* Rating agency puts new ‘A’ rating on negative outlook
* Sees public debt rising to 79 pct/GDP in 2011
(Adds Finance Minister)
NICOSIA, Nov 16 (Reuters) - Standard and Poor’s downgraded its sovereign rating of Cyprus by one notch to A with a negative outlook on Tuesday, citing concerns of a spillover effect from Cypriot banks’ exposure to debt-ridden Greece.
S&P, which warned Cyprus of a possible downgrade in June, said its action reflected “increased vulnerabilities from embedded credit risk of the Cypriot financial system’s external assets and domestic loan book, and the impact these could ultimately have on public finances”.
Although expected on the back of deteriorating public finances, Tuesday’s S&P note made special mention of banking sector liabilities and exposure to Greece.
In the past decade, it said, the Cypriot financial system’s exposure to Greek customers and securities of the Greek government and corporations had grown to more than double Cyprus’s GDP.
“Although the system reports high capital levels, the sheer size of Cyprus’s financial centre poses funding risks in our view,” S&P said.
If it saw risks for the Cypriot financial system growing, as evidenced by further downgrades of Greece or higher rates of non-performing loans, the ratings of Cyprus would likely come under further downward pressure.
Cypriot finance minister Charilaos Stavrakis insisted that local banks were well capitalised and able to absorb any shocks from Greece.

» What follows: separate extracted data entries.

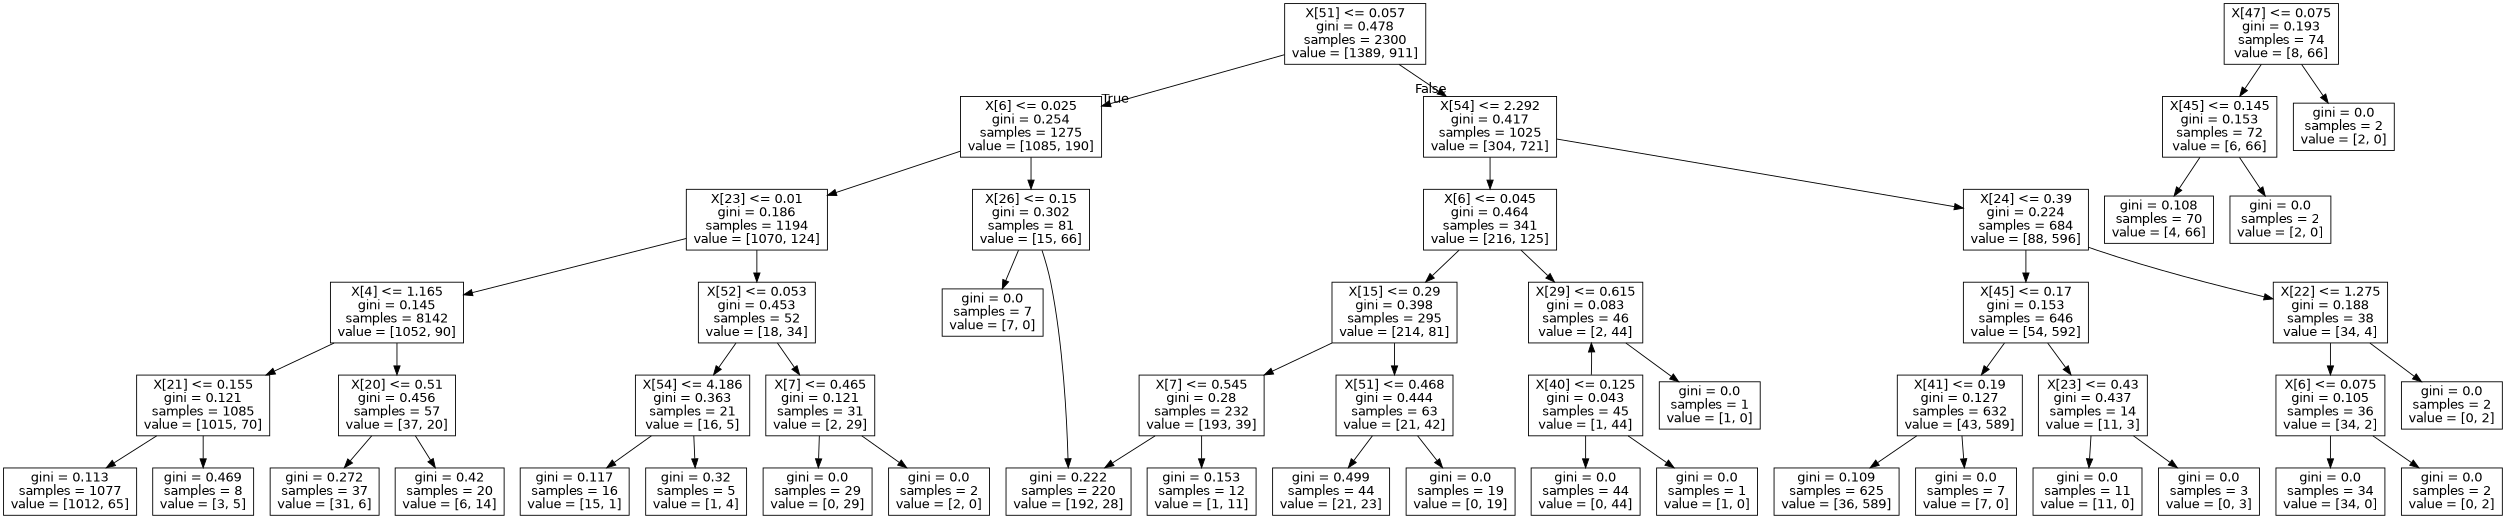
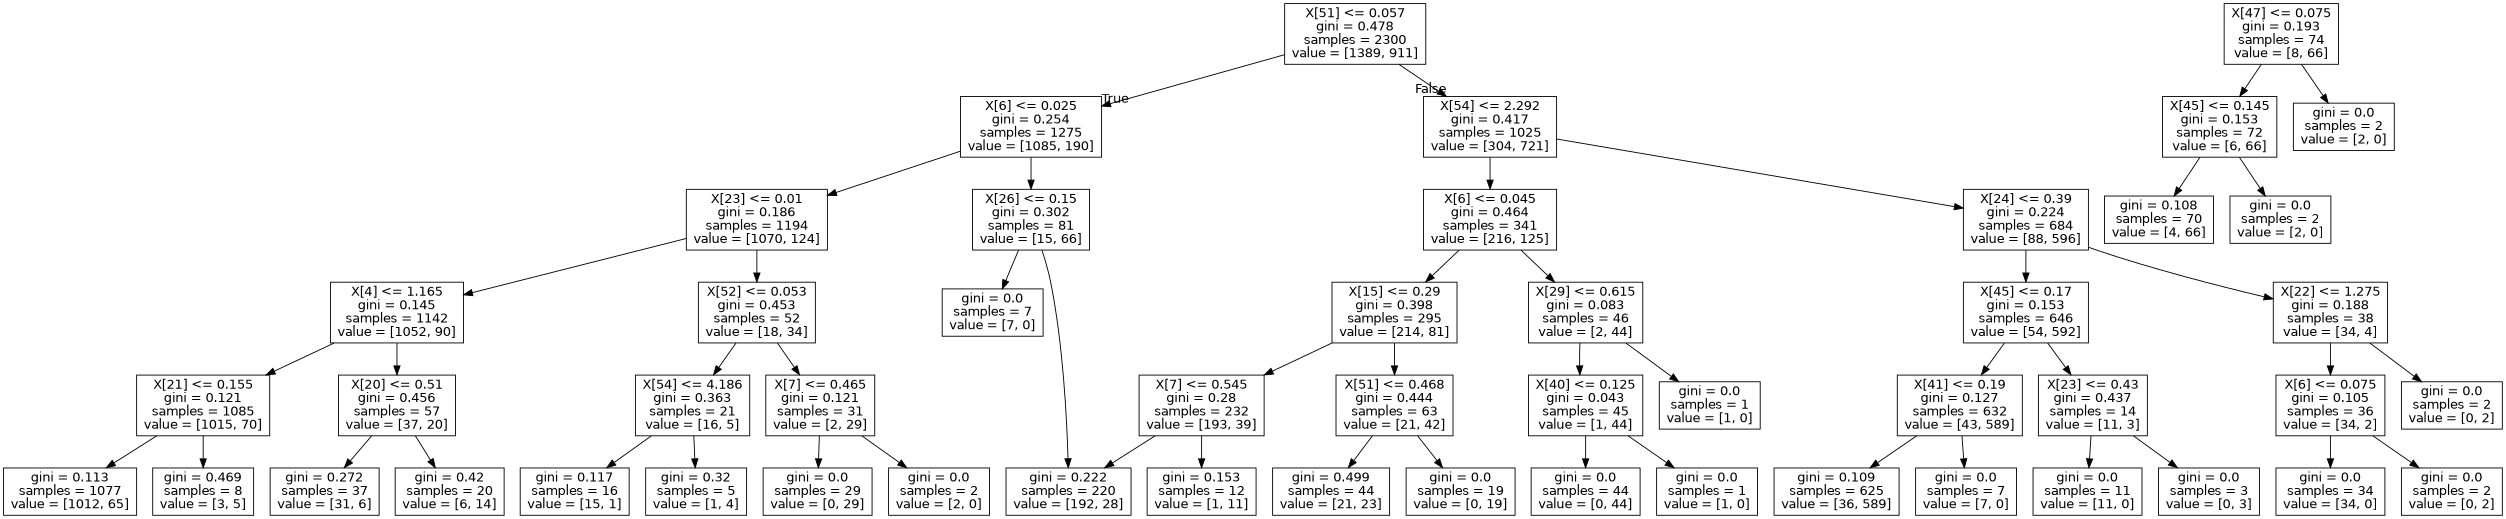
  digraph {
    fontname="DejaVu Sans"
    node [fontname="DejaVu Sans" shape=box]
    edge [fontname="DejaVu Sans"]
    n1 [label="X[51] <= 0.057\ngini = 0.478\nsamples = 2300\nvalue = [1389, 911]"]
    n2 [label="X[6] <= 0.025\ngini = 0.254\nsamples = 1275\nvalue = [1085, 190]"]
    n3 [label="X[54] <= 2.292\ngini = 0.417\nsamples = 1025\nvalue = [304, 721]"]
    n4 [label="X[23] <= 0.01\ngini = 0.186\nsamples = 1194\nvalue = [1070, 124]"]
    n5 [label="X[26] <= 0.15\ngini = 0.302\nsamples = 81\nvalue = [15, 66]"]
    n6 [label="X[6] <= 0.045\ngini = 0.464\nsamples = 341\nvalue = [216, 125]"]
    n7 [label="X[24] <= 0.39\ngini = 0.224\nsamples = 684\nvalue = [88, 596]"]
-   n8 [label="X[4] <= 1.165\ngini = 0.145\nsamples = 8142\nvalue = [1052, 90]"]
+   n8 [label="X[4] <= 1.165\ngini = 0.145\nsamples = 1142\nvalue = [1052, 90]"]
    n9 [label="X[52] <= 0.053\ngini = 0.453\nsamples = 52\nvalue = [18, 34]"]
    n10 [label="gini = 0.0\nsamples = 7\nvalue = [7, 0]"]
    n11 [label="gini = 0.222\nsamples = 220\nvalue = [192, 28]"]
    n12 [label="X[21] <= 0.155\ngini = 0.121\nsamples = 1085\nvalue = [1015, 70]"]
    n13 [label="X[20] <= 0.51\ngini = 0.456\nsamples = 57\nvalue = [37, 20]"]
    n14 [label="X[54] <= 4.186\ngini = 0.363\nsamples = 21\nvalue = [16, 5]"]
    n15 [label="X[7] <= 0.465\ngini = 0.121\nsamples = 31\nvalue = [2, 29]"]
    n16 [label="gini = 0.113\nsamples = 1077\nvalue = [1012, 65]"]
    n17 [label="gini = 0.469\nsamples = 8\nvalue = [3, 5]"]
    n18 [label="gini = 0.272\nsamples = 37\nvalue = [31, 6]"]
    n19 [label="gini = 0.42\nsamples = 20\nvalue = [6, 14]"]
    n20 [label="gini = 0.117\nsamples = 16\nvalue = [15, 1]"]
    n21 [label="gini = 0.32\nsamples = 5\nvalue = [1, 4]"]
    n22 [label="gini = 0.0\nsamples = 29\nvalue = [0, 29]"]
    n23 [label="gini = 0.0\nsamples = 2\nvalue = [2, 0]"]
    n24 [label="X[47] <= 0.075\ngini = 0.193\nsamples = 74\nvalue = [8, 66]"]
    n25 [label="X[45] <= 0.145\ngini = 0.153\nsamples = 72\nvalue = [6, 66]"]
    n26 [label="gini = 0.0\nsamples = 2\nvalue = [2, 0]"]
    n27 [label="gini = 0.108\nsamples = 70\nvalue = [4, 66]"]
    n28 [label="gini = 0.0\nsamples = 2\nvalue = [2, 0]"]
    n29 [label="X[15] <= 0.29\ngini = 0.398\nsamples = 295\nvalue = [214, 81]"]
    n30 [label="X[29] <= 0.615\ngini = 0.083\nsamples = 46\nvalue = [2, 44]"]
    n31 [label="X[45] <= 0.17\ngini = 0.153\nsamples = 646\nvalue = [54, 592]"]
    n32 [label="X[22] <= 1.275\ngini = 0.188\nsamples = 38\nvalue = [34, 4]"]
    n33 [label="X[7] <= 0.545\ngini = 0.28\nsamples = 232\nvalue = [193, 39]"]
    n34 [label="X[51] <= 0.468\ngini = 0.444\nsamples = 63\nvalue = [21, 42]"]
    n35 [label="X[40] <= 0.125\ngini = 0.043\nsamples = 45\nvalue = [1, 44]"]
    n36 [label="gini = 0.0\nsamples = 1\nvalue = [1, 0]"]
    n37 [label="gini = 0.153\nsamples = 12\nvalue = [1, 11]"]
    n38 [label="gini = 0.499\nsamples = 44\nvalue = [21, 23]"]
    n39 [label="gini = 0.0\nsamples = 19\nvalue = [0, 19]"]
    n40 [label="gini = 0.0\nsamples = 44\nvalue = [0, 44]"]
    n41 [label="gini = 0.0\nsamples = 1\nvalue = [1, 0]"]
    n42 [label="X[41] <= 0.19\ngini = 0.127\nsamples = 632\nvalue = [43, 589]"]
    n43 [label="X[23] <= 0.43\ngini = 0.437\nsamples = 14\nvalue = [11, 3]"]
    n44 [label="X[6] <= 0.075\ngini = 0.105\nsamples = 36\nvalue = [34, 2]"]
    n45 [label="gini = 0.0\nsamples = 2\nvalue = [0, 2]"]
    n46 [label="gini = 0.109\nsamples = 625\nvalue = [36, 589]"]
    n47 [label="gini = 0.0\nsamples = 7\nvalue = [7, 0]"]
    n48 [label="gini = 0.0\nsamples = 11\nvalue = [11, 0]"]
    n49 [label="gini = 0.0\nsamples = 3\nvalue = [0, 3]"]
    n50 [label="gini = 0.0\nsamples = 34\nvalue = [34, 0]"]
    n51 [label="gini = 0.0\nsamples = 2\nvalue = [0, 2]"]
    n1 -> n2 [headlabel=True labelangle=45 labeldistance=2.5]
    n1 -> n3 [headlabel=False labelangle=-45 labeldistance=2.5]
    n2 -> n4
    n2 -> n5
    n3 -> n6
    n3 -> n7
    n4 -> n8
    n4 -> n9
    n5 -> n10
    n5 -> n11
    n6 -> n29
    n6 -> n30
    n7 -> n31
    n7 -> n32
    n8 -> n12
    n8 -> n13
    n9 -> n14
    n9 -> n15
    n12 -> n16
    n12 -> n17
    n13 -> n18
    n13 -> n19
    n14 -> n20
    n14 -> n21
    n15 -> n22
    n15 -> n23
    n24 -> n25
    n24 -> n26
    n25 -> n27
    n25 -> n28
    n29 -> n33
    n29 -> n34
-   n35 -> n30
+   n30 -> n35
    n30 -> n36
    n31 -> n42
    n31 -> n43
    n32 -> n44
    n32 -> n45
    n33 -> n11
    n33 -> n37
    n34 -> n38
    n34 -> n39
    n35 -> n40
    n35 -> n41
    n42 -> n46
    n42 -> n47
    n43 -> n48
    n43 -> n49
    n44 -> n50
    n44 -> n51
  }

However he did acknowledge that local banks had “some” exposure to Greece.
“It is clear now that they (S&P) worry less about public finances, and much more about the perceptive risks of the Cypriot banking system,” he said.
Asked about bank exposure to Greece, he said: “I have seen the numbers myself and there is some exposure to Greek government bonds ... even however in the very theoretical scenario that there was a problem with Greece, the banks of Cyprus have solid capitalisation and could absorb such losses.”

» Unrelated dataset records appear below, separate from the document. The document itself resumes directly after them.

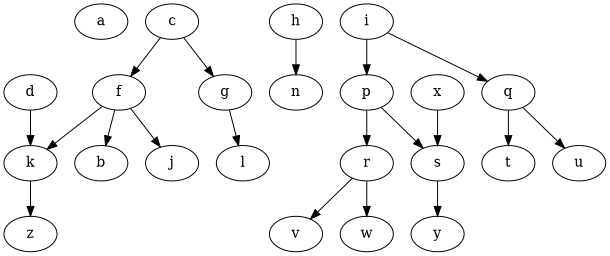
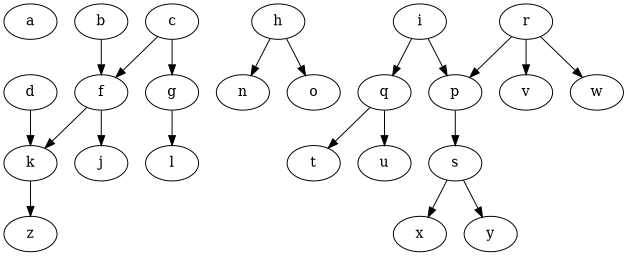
  digraph {
    node [Weight=1]
    edge [Weight=2]
    a [Weight=10]
    f [Weight=3]
    b
    j [Weight=2]
    k [Weight=2]
    h
    n
+   o
    i [Weight=2]
    p
    q
    z [Weight=2]
    c [Weight=2]
    g [Weight=10]
    l [Weight=10]
    d
    r [Weight=2]
    s [Weight=2]
    t [Weight=2]
    u [Weight=2]
    v
    w
    x
    y
    f -> j
    f -> k
-   f -> b
+   b -> f
    k -> z
    h -> n
+   h -> o
    i -> p [Weight=3]
    i -> q [Weight=3]
-   p -> r [Weight=1]
+   r -> p [Weight=1]
    p -> s [Weight=1]
    q -> t [Weight=1]
    q -> u [Weight=1]
    c -> f
    c -> g [Weight=10]
    g -> l [Weight=10]
    d -> k [Weight=10]
    r -> v [Weight=3]
    r -> w [Weight=3]
-   x -> s [Weight=3]
+   s -> x [Weight=3]
    s -> y [Weight=3]
  }
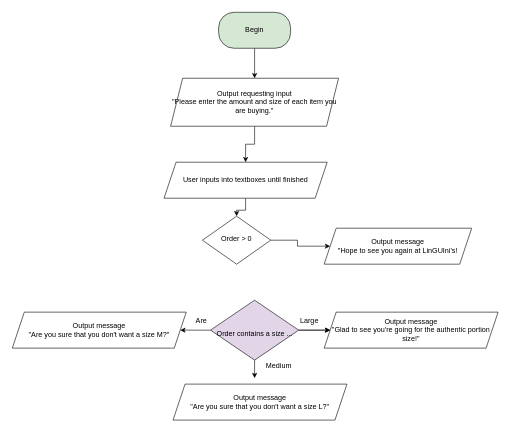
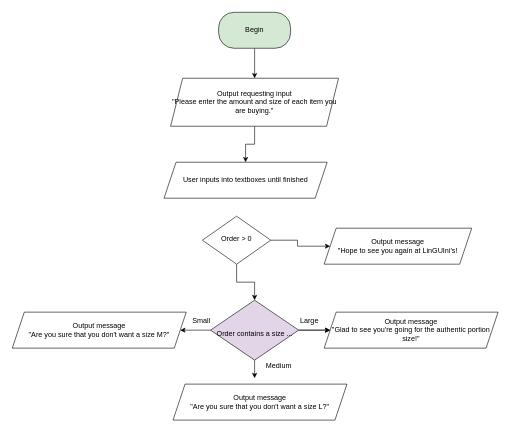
  <mxCell id="0" />
  <mxCell id="1" parent="0" />
  <mxCell id="2" value="" style="edgeStyle=orthogonalEdgeStyle;rounded=0;orthogonalLoop=1;jettySize=auto;html=1;" parent="1" source="4" target="16" edge="1"><mxGeometry relative="1" as="geometry" /></mxCell>
+ <mxCell id="3" value="" style="edgeStyle=orthogonalEdgeStyle;rounded=0;orthogonalLoop=1;jettySize=auto;html=1;" parent="1" source="4" target="9" edge="1"><mxGeometry relative="1" as="geometry" /></mxCell>
  <mxCell id="4" value="Order &amp;gt; 0" style="rhombus;whiteSpace=wrap;html=1;shadow=0;fontFamily=Helvetica;fontSize=12;align=center;strokeWidth=1;spacing=6;spacingTop=-4;" parent="1" vertex="1"><mxGeometry x="337" y="360" width="114" height="80" as="geometry" /></mxCell>
  <mxCell id="5" value="" style="edgeStyle=orthogonalEdgeStyle;rounded=0;orthogonalLoop=1;jettySize=auto;html=1;" parent="1" source="9" edge="1"><mxGeometry relative="1" as="geometry"><mxPoint x="424" y="630" as="targetPoint" /></mxGeometry></mxCell>
  <mxCell id="6" value="" style="edgeStyle=orthogonalEdgeStyle;rounded=0;orthogonalLoop=1;jettySize=auto;html=1;" edge="1" parent="1" source="9" target="17"><mxGeometry relative="1" as="geometry" /></mxCell>
  <mxCell id="7" value="" style="edgeStyle=orthogonalEdgeStyle;rounded=0;orthogonalLoop=1;jettySize=auto;html=1;" edge="1" parent="1" source="9" target="17"><mxGeometry relative="1" as="geometry" /></mxCell>
  <mxCell id="8" value="" style="edgeStyle=orthogonalEdgeStyle;rounded=0;orthogonalLoop=1;jettySize=auto;html=1;" edge="1" parent="1" source="9" target="21"><mxGeometry relative="1" as="geometry" /></mxCell>
  <mxCell id="9" value="&lt;br&gt;Order contains a size ..." style="rhombus;whiteSpace=wrap;html=1;shadow=0;fontFamily=Helvetica;fontSize=12;align=center;strokeWidth=1;spacing=6;spacingTop=-4;fillColor=#e1d5e7;" parent="1" vertex="1"><mxGeometry x="350.5" y="500" width="147" height="100" as="geometry" /></mxCell>
  <mxCell id="10" value="" style="edgeStyle=orthogonalEdgeStyle;rounded=0;orthogonalLoop=1;jettySize=auto;html=1;" parent="1" source="11" target="15" edge="1"><mxGeometry relative="1" as="geometry" /></mxCell>
  <mxCell id="11" value="Begin" style="rounded=1;whiteSpace=wrap;html=1;arcSize=43;fillColor=#d5e8d4;" parent="1" vertex="1"><mxGeometry x="364" y="20" width="120" height="60" as="geometry" /></mxCell>
- <mxCell id="12" value="" style="edgeStyle=orthogonalEdgeStyle;rounded=0;orthogonalLoop=1;jettySize=auto;html=1;" parent="1" source="13" target="4" edge="1"><mxGeometry relative="1" as="geometry" /></mxCell>
  <mxCell id="13" value="User inputs into textboxes until finished" style="shape=parallelogram;perimeter=parallelogramPerimeter;whiteSpace=wrap;html=1;fixedSize=1;" parent="1" vertex="1"><mxGeometry x="273" y="270" width="272" height="60" as="geometry" /></mxCell>
  <mxCell id="14" style="edgeStyle=orthogonalEdgeStyle;rounded=0;orthogonalLoop=1;jettySize=auto;html=1;entryX=0.5;entryY=0;entryDx=0;entryDy=0;" parent="1" source="15" target="13" edge="1"><mxGeometry relative="1" as="geometry" /></mxCell>
  <mxCell id="15" value="Output requesting input&lt;br&gt;&quot;Please enter the amount and size of each item you are buying.&quot;" style="shape=parallelogram;perimeter=parallelogramPerimeter;whiteSpace=wrap;html=1;fixedSize=1;" parent="1" vertex="1"><mxGeometry x="284" y="130" width="280" height="80" as="geometry" /></mxCell>
  <mxCell id="16" value="Output message&lt;br&gt;&quot;Hope to see you again at LinGUIni's!" style="shape=parallelogram;perimeter=parallelogramPerimeter;whiteSpace=wrap;html=1;fixedSize=1;" parent="1" vertex="1"><mxGeometry x="540" y="380" width="246" height="60" as="geometry" /></mxCell>
  <mxCell id="17" value="Output message&lt;br&gt;&quot;Glad to see you're going for the authentic portion size!&quot;" style="shape=parallelogram;perimeter=parallelogramPerimeter;whiteSpace=wrap;html=1;fixedSize=1;" vertex="1" parent="1"><mxGeometry x="540" y="520" width="290" height="60" as="geometry" /></mxCell>
- <mxCell id="18" value="Are" style="text;html=1;align=center;verticalAlign=middle;resizable=0;points=[];autosize=1;strokeColor=none;fillColor=none;" vertex="1" parent="1"><mxGeometry x="310" y="520" width="50" height="30" as="geometry" /></mxCell>
+ <mxCell id="18" value="Small" style="text;html=1;align=center;verticalAlign=middle;resizable=0;points=[];autosize=1;strokeColor=none;fillColor=none;" vertex="1" parent="1"><mxGeometry x="310" y="520" width="50" height="30" as="geometry" /></mxCell>
  <mxCell id="19" value="Medium" style="text;html=1;align=center;verticalAlign=middle;resizable=0;points=[];autosize=1;strokeColor=none;fillColor=none;" vertex="1" parent="1"><mxGeometry x="429" y="595" width="70" height="30" as="geometry" /></mxCell>
  <mxCell id="20" value="Output message&lt;br&gt;&quot;Are you sure that you don't want a size L?&quot;" style="shape=parallelogram;perimeter=parallelogramPerimeter;whiteSpace=wrap;html=1;fixedSize=1;" vertex="1" parent="1"><mxGeometry x="288" y="640" width="290" height="60" as="geometry" /></mxCell>
  <mxCell id="21" value="Output message&lt;br&gt;&quot;Are you sure that you don't want a size M?&quot;" style="shape=parallelogram;perimeter=parallelogramPerimeter;whiteSpace=wrap;html=1;fixedSize=1;" vertex="1" parent="1"><mxGeometry x="20" y="520" width="290" height="60" as="geometry" /></mxCell>
  <mxCell id="22" value="Large" style="text;html=1;align=center;verticalAlign=middle;resizable=0;points=[];autosize=1;strokeColor=none;fillColor=none;" vertex="1" parent="1"><mxGeometry x="490" y="520" width="50" height="30" as="geometry" /></mxCell>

The relative size of domestic credit was among the highest in Europe, at 280 percent of GDP. Most of that was collateralised by property assets, which had seen a decline in value in the last two years, the agency said.
Cyprus entered the European Union’s excessive deficit procedure in 2010 after pushing up its deficit to 5.96 percent of GDP in 2009. It will reach an estimated 5.5 percent this year.
Stavrakis said the downgrade was not expected to have any immediate impact on borrowing costs. “Fortunately the government covered its needs in foreign borrowing for the next several months and this downgrade will not have an immediate impact on the Cypriot taxpayer,” Stavrakis said.